§ **Exercise goal**:
Filter the entries down to the lines holding "integrated", then copy those lines.

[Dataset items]
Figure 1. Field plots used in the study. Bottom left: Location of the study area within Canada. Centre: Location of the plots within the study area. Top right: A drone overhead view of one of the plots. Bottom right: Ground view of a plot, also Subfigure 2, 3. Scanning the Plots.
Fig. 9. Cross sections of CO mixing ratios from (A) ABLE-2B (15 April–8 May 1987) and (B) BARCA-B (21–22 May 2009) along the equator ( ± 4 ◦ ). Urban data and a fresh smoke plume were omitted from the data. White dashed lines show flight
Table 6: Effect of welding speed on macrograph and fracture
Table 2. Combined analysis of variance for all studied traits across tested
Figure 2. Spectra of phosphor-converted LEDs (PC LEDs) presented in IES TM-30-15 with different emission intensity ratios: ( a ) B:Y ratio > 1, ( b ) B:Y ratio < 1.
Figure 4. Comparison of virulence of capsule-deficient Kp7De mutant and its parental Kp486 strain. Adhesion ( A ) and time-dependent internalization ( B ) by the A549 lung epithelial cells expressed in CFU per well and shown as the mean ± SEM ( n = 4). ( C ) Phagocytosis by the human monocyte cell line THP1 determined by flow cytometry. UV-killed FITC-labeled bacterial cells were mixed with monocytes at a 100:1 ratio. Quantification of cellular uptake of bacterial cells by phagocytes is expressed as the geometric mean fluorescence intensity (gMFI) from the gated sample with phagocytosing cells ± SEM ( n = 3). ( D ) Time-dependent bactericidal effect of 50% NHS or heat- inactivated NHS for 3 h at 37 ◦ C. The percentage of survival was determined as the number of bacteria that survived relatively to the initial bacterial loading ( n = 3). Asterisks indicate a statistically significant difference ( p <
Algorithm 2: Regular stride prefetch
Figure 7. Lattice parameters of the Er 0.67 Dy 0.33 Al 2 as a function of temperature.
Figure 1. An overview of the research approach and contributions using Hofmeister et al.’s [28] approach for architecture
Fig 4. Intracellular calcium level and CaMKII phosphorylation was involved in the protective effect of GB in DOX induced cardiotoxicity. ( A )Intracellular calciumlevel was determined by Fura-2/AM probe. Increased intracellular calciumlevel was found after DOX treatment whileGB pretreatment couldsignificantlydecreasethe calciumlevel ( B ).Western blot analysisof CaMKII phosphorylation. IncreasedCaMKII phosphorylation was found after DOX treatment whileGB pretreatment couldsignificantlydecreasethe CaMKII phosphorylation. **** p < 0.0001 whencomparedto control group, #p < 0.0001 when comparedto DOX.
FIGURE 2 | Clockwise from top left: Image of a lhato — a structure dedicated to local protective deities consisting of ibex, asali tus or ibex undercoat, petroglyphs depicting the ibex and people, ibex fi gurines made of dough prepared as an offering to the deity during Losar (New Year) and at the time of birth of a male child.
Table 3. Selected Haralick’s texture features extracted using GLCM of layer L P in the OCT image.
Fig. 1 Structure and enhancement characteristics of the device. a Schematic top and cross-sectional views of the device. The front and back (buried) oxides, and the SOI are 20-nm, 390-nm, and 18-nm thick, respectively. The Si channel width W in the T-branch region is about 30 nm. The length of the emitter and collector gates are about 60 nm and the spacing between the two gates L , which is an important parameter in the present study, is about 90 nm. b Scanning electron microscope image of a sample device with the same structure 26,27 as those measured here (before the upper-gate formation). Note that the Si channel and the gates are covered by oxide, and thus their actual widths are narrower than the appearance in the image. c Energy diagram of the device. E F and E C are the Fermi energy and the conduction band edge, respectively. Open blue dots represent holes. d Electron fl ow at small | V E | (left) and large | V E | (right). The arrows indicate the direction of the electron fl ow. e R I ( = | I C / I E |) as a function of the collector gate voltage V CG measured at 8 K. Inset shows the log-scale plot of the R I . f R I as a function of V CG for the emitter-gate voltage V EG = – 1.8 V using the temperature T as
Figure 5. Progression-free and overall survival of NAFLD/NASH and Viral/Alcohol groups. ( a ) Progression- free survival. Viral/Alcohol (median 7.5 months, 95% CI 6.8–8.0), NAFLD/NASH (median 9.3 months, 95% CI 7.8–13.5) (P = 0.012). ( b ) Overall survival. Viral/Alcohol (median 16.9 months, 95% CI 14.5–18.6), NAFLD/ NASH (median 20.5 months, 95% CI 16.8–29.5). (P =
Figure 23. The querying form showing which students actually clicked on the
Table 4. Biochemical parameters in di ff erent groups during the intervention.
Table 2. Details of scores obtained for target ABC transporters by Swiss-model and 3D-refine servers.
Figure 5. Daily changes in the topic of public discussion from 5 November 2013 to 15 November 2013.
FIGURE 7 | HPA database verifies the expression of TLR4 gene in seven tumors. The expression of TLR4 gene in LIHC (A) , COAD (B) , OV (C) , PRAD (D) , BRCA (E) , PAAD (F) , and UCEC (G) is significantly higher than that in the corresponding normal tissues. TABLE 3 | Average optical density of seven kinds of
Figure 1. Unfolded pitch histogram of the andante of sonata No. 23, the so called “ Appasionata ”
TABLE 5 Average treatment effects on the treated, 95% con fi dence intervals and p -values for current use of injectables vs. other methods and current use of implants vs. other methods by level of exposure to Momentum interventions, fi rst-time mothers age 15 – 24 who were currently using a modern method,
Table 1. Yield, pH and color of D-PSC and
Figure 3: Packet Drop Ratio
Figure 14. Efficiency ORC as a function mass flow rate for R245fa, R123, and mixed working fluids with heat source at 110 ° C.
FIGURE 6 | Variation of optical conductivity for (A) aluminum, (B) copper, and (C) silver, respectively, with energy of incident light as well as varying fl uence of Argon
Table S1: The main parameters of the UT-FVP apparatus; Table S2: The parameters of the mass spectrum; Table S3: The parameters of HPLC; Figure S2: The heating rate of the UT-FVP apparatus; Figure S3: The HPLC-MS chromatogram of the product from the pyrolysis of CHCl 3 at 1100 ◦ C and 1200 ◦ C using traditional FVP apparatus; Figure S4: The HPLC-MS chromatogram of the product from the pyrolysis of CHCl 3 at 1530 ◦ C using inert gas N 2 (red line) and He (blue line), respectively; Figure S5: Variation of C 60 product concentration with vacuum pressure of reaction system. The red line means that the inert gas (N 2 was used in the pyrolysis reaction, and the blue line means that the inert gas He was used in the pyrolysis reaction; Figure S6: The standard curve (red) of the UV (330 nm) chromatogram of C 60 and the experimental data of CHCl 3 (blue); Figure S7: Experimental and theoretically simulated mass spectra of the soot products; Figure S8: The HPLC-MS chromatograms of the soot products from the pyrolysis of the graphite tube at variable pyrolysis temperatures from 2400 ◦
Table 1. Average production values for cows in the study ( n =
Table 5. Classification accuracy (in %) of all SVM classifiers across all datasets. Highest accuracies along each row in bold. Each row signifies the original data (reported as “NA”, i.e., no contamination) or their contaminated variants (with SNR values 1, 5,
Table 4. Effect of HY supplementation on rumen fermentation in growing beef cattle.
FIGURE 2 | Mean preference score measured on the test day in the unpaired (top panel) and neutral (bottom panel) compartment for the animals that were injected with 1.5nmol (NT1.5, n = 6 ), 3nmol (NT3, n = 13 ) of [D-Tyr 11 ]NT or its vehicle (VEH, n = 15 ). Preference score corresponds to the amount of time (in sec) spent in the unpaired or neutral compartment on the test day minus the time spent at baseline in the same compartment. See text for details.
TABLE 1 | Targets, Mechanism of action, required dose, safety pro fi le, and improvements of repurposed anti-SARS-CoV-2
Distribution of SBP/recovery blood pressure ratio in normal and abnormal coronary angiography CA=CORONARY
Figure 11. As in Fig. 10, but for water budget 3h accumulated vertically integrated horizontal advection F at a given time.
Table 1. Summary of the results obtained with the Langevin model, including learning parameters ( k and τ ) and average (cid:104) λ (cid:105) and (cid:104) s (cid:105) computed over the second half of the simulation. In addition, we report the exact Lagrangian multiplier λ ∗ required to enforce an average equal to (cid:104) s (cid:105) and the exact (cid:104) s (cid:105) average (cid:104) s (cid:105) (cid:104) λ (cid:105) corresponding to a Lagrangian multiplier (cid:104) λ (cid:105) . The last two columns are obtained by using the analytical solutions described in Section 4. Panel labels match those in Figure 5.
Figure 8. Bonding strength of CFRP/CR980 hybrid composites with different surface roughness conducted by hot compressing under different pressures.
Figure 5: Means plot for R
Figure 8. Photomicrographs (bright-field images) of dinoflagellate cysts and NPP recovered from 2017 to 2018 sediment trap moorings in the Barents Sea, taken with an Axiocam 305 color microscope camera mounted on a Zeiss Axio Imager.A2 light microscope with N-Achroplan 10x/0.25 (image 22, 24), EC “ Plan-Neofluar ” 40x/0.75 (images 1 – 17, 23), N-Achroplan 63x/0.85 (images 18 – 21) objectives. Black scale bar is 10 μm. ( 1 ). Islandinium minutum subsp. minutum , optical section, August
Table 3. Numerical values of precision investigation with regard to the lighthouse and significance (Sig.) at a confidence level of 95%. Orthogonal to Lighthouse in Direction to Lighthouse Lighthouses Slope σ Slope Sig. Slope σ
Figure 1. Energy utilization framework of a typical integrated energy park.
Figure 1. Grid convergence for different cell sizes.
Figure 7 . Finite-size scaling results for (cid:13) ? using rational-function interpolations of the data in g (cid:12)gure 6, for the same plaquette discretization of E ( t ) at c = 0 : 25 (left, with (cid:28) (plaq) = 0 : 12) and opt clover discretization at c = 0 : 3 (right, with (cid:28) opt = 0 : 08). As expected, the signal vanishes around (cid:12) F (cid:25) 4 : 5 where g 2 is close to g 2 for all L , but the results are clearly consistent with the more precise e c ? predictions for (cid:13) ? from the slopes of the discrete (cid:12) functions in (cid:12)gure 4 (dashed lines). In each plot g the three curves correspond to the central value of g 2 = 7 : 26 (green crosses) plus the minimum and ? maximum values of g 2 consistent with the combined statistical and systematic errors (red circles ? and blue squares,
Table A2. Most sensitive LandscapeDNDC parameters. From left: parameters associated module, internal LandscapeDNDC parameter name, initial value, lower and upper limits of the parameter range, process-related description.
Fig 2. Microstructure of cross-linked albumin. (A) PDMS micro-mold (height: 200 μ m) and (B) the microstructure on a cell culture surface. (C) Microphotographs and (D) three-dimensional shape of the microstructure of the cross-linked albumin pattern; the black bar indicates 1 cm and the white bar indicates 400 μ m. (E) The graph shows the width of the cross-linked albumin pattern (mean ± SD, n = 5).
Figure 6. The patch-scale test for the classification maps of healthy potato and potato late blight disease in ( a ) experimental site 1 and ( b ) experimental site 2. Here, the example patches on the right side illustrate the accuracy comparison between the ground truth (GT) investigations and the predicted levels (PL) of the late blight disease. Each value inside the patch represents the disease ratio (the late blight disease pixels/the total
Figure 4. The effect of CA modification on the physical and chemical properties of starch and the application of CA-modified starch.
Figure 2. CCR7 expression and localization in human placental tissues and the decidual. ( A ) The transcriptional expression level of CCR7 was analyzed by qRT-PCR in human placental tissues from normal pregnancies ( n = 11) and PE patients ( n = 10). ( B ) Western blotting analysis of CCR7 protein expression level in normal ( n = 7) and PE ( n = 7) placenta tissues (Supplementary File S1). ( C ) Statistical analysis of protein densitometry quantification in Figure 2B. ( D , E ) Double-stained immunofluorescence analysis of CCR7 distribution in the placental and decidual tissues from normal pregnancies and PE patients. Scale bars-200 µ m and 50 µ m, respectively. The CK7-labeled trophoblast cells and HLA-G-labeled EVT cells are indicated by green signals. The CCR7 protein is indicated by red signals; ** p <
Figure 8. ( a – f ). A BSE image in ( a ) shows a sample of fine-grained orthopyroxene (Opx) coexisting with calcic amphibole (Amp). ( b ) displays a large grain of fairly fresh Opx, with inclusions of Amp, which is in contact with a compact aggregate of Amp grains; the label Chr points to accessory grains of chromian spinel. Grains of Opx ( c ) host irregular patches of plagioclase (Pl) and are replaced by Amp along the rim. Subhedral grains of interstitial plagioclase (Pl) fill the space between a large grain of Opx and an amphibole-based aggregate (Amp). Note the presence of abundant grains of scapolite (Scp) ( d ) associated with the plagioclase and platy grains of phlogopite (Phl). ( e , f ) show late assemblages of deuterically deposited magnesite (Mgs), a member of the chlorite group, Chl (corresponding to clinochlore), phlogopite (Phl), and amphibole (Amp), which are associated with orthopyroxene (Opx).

§ **Written solution**:
Figure 11. As in Fig. 10, but for water budget 3h accumulated vertically integrated horizontal advection F at a given time.
Figure 1. Energy utilization framework of a typical integrated energy park.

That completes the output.